The birth of the cybernetic age was the day when dependence upon computers and communications systems and high-tech gadgetry exceeded the ability to live without them. Machines are now linked together globally, forming systems and networks that inform one another. Automation has become the mode of production replacing workers. The purpose of technology today is the increased flexibility and efficient ordering of resources, not to serve as objects to satisfy our desires, but simply for the sake of ordering. For Heidegger, technology determines a new understanding of being. The purpose of technology today is to increase flexibility and efficiency so that the fixity of even the past can be conquered; flexible ordering for the sake of more ordering and reordering without limit.
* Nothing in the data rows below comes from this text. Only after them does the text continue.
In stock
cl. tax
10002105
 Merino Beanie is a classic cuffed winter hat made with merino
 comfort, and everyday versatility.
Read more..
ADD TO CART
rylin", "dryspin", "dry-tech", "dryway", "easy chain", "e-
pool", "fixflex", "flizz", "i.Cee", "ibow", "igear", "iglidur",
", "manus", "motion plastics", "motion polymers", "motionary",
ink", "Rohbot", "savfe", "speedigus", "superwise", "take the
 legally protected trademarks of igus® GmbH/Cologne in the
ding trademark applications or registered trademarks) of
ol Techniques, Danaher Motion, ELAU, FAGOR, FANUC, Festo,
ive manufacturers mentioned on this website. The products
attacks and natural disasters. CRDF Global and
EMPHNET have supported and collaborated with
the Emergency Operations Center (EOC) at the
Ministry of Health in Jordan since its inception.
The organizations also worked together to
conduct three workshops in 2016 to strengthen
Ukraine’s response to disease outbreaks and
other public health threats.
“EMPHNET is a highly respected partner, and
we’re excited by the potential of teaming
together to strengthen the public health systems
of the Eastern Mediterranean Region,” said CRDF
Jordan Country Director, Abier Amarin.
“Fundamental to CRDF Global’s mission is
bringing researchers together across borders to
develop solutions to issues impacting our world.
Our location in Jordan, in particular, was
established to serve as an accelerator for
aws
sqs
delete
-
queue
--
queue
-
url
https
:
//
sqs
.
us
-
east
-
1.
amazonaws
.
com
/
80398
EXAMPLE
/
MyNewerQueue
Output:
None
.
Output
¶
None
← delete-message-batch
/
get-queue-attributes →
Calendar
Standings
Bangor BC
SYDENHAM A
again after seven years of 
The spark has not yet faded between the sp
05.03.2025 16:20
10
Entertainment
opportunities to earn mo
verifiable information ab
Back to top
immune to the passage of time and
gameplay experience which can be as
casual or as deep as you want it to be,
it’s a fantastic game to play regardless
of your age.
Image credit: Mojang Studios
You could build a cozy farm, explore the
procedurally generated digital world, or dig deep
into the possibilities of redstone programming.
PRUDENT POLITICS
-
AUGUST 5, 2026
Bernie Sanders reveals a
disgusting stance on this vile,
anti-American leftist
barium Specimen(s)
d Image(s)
The cybernetic project encloses beings and their relations to the world in the most extensive feedback control system. Technologically advanced societies are themselves seen as complex systems. Thus, the feedback cycle connects theories to culture and culture to theories through the medium of technology. The relationship of beings to the world is understood according to the paradigm of the feedback control system and ‘the complete calculability of the organic and inorganic world.’
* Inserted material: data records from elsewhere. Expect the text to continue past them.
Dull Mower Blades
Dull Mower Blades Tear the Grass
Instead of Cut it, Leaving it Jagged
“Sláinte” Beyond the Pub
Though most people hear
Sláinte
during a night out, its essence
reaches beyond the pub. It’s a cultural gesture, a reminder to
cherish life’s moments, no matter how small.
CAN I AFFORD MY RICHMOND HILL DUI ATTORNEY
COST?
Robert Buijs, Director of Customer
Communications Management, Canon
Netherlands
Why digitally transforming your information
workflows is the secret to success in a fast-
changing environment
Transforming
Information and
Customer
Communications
This futurology brings that captivity into the programmable, and the industrial society exists only on the basis of its incarceration within its own constructs.
For Heidegger, it is important for humans to think about being locked in the technological scientific world project. He advocates a thinking concerning itself with the origins of global civilisation. The task is to overcome forgetfulness, that is, seeing the scientific world project as the only possible way of perceiving the world.
We are thinking of the possibility that the world civilisation which is just beginning might one day overcome the technological-scientific-industrial character as the sole criterion of humanity’s world
Heidegger’s Challenge: Rethinking Our Relationship with Technology
We are thinking of the possibility that the world civilisation which is just beginning might one day overcome the technological-scientific-industrial character as the sole criterion of humanity’s world sojourn.
Heidegger views the contemporary world in terms of the development of modern subjectivity as rapidly becoming the dominant form of subjectivity. This means industrial societies force their way of seeing onto other societies and determine how beings are to be understood and the criteria for an appropriate association. The criterion for success is economic efficiency regardless of what is happening to nature and humans. Progress is usually measured only by the successful accomplishments attained by the technological mastery over nature.
The Path Forward: Questioning and Poetic Dwelling
There is emerging today a discourse concerned with the extent to which nature can be controlled. There is a steadily widening rift between scientific knowledge and ordinary everyday experiences of the world, between “calculable nature” and the “poetic naturalness” of the world. The light that technology sheds onto the world is overshadowed by its destructiveness towards the natural world.
The fundamental objective of our epoch is to develop a relationship with technology that will be resistant to its devastation. According to Heidegger, this is an extremely difficult task.
The closer we come to the danger, the more brightly do the saving powers begin to shine and the more questioning we become. For questioning is the piety of thought.
For Heidegger, discussion concerning the limits to the technological experience of the world can lead to a new path as long as we maintain awareness for disclosing otherness and differences of local worlds. Gaining a free relation to technology – a way of living with technology that does not allow it to “warp, confuse, and lay waste our nature.”